##### Extrait de page

IL VIENT d’acheminer 250 kg de médicaments - essentiellement des antibiotiques par voie intraveineuse, des anti-inflammatoires, des antalgiques et des anesthésiques - au sud de la Turquie, une région où, chaque jour, de nouveaux réfugiés syriens affluent. « Les couloirs humanitaires ne fonctionnent pas. Ces médicaments rentrent ensuite de manière clandestine en Syrie », explique Issam Moussly. Installé à Pleurs, dans le sud de la Marne, depuis vingt-six ans, il compte se rendre à nouveau dans cette zone frontalière ce mois-ci, puis en août, dès que les dons lui permettront d’acheter de nouveaux médicaments.

##########
##### Données extraites

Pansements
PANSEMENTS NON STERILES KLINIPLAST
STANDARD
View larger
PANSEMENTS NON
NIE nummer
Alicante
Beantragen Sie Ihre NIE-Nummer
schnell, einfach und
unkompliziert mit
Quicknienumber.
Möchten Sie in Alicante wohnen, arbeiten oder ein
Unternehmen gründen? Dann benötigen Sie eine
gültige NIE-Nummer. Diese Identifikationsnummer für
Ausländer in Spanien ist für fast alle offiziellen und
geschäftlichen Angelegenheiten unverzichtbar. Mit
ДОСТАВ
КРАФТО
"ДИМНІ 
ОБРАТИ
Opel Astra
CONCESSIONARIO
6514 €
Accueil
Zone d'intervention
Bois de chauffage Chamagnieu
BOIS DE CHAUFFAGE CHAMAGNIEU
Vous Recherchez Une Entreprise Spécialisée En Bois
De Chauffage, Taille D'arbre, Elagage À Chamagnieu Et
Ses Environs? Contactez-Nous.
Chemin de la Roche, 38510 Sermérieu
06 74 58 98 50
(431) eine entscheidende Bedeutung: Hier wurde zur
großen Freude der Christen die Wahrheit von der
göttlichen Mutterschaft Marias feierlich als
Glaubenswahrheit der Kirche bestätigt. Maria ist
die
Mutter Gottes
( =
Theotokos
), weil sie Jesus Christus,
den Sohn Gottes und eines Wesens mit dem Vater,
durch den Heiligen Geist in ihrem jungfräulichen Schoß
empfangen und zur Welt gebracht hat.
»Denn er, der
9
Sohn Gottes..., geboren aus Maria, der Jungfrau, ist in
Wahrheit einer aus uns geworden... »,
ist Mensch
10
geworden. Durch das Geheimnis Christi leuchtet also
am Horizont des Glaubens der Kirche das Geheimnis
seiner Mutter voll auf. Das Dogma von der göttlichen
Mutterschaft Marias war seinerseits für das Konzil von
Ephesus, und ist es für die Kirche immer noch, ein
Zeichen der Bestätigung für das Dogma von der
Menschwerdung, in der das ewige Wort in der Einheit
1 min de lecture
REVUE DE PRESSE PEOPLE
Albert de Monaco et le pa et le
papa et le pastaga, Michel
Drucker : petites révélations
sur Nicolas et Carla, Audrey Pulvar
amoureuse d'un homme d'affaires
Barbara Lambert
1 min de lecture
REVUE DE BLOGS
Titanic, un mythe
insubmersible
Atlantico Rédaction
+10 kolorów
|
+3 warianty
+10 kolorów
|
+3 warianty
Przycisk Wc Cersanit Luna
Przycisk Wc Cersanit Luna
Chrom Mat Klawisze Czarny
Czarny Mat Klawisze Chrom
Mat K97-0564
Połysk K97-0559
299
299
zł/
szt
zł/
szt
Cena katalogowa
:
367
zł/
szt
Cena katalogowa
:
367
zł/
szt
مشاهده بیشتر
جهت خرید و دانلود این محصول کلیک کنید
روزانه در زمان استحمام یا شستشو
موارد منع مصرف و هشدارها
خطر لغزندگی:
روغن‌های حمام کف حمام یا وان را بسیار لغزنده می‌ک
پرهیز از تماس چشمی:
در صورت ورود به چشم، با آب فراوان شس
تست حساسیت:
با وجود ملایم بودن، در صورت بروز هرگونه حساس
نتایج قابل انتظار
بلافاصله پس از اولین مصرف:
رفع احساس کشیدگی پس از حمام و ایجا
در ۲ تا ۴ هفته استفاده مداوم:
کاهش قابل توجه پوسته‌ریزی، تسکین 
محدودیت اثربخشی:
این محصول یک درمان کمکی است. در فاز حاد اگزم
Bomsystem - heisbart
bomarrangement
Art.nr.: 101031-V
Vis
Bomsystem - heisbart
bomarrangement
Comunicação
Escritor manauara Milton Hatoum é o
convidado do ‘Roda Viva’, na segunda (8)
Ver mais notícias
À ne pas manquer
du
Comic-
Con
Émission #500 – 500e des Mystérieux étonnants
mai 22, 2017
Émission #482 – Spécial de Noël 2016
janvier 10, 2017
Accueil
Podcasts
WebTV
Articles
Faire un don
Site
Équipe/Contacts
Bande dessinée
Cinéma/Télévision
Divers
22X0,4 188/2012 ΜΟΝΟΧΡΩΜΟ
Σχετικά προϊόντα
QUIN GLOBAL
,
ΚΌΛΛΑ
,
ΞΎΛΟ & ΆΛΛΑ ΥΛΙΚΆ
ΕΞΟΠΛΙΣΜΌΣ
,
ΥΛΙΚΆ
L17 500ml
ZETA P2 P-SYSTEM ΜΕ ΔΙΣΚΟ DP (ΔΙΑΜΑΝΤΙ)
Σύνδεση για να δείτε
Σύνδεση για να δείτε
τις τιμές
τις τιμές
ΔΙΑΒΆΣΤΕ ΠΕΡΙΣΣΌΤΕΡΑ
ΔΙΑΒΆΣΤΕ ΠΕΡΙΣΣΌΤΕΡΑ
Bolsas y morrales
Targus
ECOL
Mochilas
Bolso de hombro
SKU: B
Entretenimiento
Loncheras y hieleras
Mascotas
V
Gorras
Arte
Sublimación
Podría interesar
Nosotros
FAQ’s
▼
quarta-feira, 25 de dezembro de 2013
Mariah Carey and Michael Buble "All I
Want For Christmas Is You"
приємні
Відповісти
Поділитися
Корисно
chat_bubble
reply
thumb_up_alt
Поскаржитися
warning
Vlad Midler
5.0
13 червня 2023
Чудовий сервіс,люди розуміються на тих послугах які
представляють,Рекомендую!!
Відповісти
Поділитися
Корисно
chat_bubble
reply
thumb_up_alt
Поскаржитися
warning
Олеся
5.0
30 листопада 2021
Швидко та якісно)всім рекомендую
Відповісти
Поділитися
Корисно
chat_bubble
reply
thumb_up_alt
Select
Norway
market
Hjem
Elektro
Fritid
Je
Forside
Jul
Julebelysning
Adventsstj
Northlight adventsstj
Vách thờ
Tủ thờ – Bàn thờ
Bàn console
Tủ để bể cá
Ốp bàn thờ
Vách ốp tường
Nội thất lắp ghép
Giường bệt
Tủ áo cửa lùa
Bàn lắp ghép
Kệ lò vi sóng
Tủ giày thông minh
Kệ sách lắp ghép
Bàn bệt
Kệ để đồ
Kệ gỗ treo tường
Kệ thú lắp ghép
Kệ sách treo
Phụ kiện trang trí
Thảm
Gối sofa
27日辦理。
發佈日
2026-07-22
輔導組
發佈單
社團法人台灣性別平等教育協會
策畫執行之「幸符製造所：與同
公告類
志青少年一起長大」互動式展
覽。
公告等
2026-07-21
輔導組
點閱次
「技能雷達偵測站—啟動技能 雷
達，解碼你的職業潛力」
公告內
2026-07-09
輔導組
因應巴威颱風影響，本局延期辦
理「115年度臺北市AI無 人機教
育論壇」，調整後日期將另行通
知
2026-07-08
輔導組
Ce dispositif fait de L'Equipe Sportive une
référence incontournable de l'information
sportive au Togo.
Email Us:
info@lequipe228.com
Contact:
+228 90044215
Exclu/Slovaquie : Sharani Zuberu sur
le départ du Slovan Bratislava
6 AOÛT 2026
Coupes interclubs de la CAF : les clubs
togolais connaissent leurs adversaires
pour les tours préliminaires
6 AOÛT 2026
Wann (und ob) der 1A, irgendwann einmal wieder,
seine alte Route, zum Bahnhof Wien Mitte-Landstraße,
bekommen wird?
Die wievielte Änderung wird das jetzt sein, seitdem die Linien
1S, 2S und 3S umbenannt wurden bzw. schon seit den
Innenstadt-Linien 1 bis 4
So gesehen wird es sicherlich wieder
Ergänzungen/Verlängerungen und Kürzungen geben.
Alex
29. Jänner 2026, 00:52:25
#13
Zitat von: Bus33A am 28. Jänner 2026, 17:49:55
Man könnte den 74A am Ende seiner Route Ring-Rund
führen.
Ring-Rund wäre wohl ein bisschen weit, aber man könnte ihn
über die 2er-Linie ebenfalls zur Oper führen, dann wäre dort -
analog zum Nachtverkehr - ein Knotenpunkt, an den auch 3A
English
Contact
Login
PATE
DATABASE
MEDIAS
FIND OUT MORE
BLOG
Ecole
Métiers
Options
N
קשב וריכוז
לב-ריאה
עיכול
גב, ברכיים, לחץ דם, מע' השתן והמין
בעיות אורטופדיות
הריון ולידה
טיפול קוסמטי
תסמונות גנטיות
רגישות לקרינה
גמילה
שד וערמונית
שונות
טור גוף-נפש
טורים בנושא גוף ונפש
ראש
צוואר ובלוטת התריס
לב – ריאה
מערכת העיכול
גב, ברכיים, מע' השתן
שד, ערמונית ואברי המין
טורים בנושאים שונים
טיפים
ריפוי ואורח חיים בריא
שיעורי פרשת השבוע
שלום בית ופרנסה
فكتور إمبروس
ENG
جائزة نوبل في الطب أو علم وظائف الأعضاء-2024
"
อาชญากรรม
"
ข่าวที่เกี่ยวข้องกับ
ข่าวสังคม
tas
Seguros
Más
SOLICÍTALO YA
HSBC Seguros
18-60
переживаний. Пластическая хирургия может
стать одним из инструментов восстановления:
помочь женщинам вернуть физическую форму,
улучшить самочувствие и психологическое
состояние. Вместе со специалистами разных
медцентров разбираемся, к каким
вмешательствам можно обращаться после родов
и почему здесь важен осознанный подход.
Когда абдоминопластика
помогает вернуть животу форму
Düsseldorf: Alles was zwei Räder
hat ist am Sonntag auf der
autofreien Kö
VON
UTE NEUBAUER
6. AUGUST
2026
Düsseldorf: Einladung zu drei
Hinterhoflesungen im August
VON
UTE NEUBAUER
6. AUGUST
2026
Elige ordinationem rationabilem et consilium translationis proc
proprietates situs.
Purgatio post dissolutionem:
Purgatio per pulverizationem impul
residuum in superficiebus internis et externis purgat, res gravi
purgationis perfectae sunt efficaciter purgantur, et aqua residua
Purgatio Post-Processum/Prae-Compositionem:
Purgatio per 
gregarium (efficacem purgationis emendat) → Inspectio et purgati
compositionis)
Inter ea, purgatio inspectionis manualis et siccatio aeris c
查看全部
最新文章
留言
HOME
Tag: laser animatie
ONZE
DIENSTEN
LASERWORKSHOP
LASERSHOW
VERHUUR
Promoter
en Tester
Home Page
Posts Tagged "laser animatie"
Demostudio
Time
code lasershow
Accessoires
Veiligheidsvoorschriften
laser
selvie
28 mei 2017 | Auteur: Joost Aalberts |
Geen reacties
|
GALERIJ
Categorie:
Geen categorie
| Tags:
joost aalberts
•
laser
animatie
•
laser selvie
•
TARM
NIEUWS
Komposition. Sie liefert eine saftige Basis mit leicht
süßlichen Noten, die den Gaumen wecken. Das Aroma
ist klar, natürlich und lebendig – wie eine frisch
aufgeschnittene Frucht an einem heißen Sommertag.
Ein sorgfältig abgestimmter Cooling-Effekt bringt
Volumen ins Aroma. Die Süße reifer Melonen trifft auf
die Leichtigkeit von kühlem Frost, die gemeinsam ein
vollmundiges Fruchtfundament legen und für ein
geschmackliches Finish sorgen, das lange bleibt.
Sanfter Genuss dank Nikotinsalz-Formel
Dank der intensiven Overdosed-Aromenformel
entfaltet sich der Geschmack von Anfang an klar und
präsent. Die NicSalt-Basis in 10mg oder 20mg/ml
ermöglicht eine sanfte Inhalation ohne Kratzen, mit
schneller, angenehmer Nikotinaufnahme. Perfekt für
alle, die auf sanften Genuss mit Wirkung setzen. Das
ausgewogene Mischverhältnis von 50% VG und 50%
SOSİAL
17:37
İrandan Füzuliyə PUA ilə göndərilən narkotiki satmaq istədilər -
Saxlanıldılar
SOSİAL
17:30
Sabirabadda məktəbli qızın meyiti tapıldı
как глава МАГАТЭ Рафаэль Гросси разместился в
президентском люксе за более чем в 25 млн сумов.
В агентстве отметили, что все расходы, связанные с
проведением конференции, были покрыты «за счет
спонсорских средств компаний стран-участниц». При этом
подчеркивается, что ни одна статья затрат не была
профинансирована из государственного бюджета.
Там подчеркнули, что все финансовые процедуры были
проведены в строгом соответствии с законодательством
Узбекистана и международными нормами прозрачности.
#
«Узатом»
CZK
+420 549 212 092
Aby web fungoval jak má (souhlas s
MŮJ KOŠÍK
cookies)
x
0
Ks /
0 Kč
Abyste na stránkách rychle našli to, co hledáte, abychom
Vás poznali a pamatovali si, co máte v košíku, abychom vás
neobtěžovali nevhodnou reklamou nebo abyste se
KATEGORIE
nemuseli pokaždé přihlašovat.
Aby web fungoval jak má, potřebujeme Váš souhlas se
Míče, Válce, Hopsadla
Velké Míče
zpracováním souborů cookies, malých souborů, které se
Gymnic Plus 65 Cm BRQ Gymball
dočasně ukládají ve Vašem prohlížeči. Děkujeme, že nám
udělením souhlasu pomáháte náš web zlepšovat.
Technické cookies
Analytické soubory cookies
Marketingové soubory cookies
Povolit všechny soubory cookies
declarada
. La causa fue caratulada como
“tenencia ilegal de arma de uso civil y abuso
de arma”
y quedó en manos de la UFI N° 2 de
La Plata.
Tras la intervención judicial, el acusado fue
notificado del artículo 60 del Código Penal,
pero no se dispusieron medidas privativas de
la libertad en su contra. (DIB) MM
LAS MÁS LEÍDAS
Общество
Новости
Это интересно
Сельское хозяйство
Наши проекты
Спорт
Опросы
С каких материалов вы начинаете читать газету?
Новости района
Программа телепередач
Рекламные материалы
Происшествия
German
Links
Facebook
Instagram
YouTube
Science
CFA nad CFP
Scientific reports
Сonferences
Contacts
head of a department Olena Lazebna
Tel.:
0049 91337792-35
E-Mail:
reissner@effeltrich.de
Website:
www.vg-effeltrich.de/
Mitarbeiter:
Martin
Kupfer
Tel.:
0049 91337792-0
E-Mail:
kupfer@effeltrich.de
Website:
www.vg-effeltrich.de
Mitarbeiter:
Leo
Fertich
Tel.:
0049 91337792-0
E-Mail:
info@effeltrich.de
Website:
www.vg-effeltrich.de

##########

Objectif de l'exercice —
Renvoyez sans aucune modification le passage de l'extrait de page qui s'ouvre sur les mots contenant « IL VIENT d’acheminer » et se referme sur « de nouveaux médicaments. ». Les items n'interviennent pas ici.

Résultat attendu —
IL VIENT d’acheminer 250 kg de médicaments - essentiellement des antibiotiques par voie intraveineuse, des anti-inflammatoires, des antalgiques et des anesthésiques - au sud de la Turquie, une région où, chaque jour, de nouveaux réfugiés syriens affluent. « Les couloirs humanitaires ne fonctionnent pas. Ces médicaments rentrent ensuite de manière clandestine en Syrie », explique Issam Moussly. Installé à Pleurs, dans le sud de la Marne, depuis vingt-six ans, il compte se rendre à nouveau dans cette zone frontalière ce mois-ci, puis en août, dès que les dons lui permettront d’acheter de nouveaux médicaments.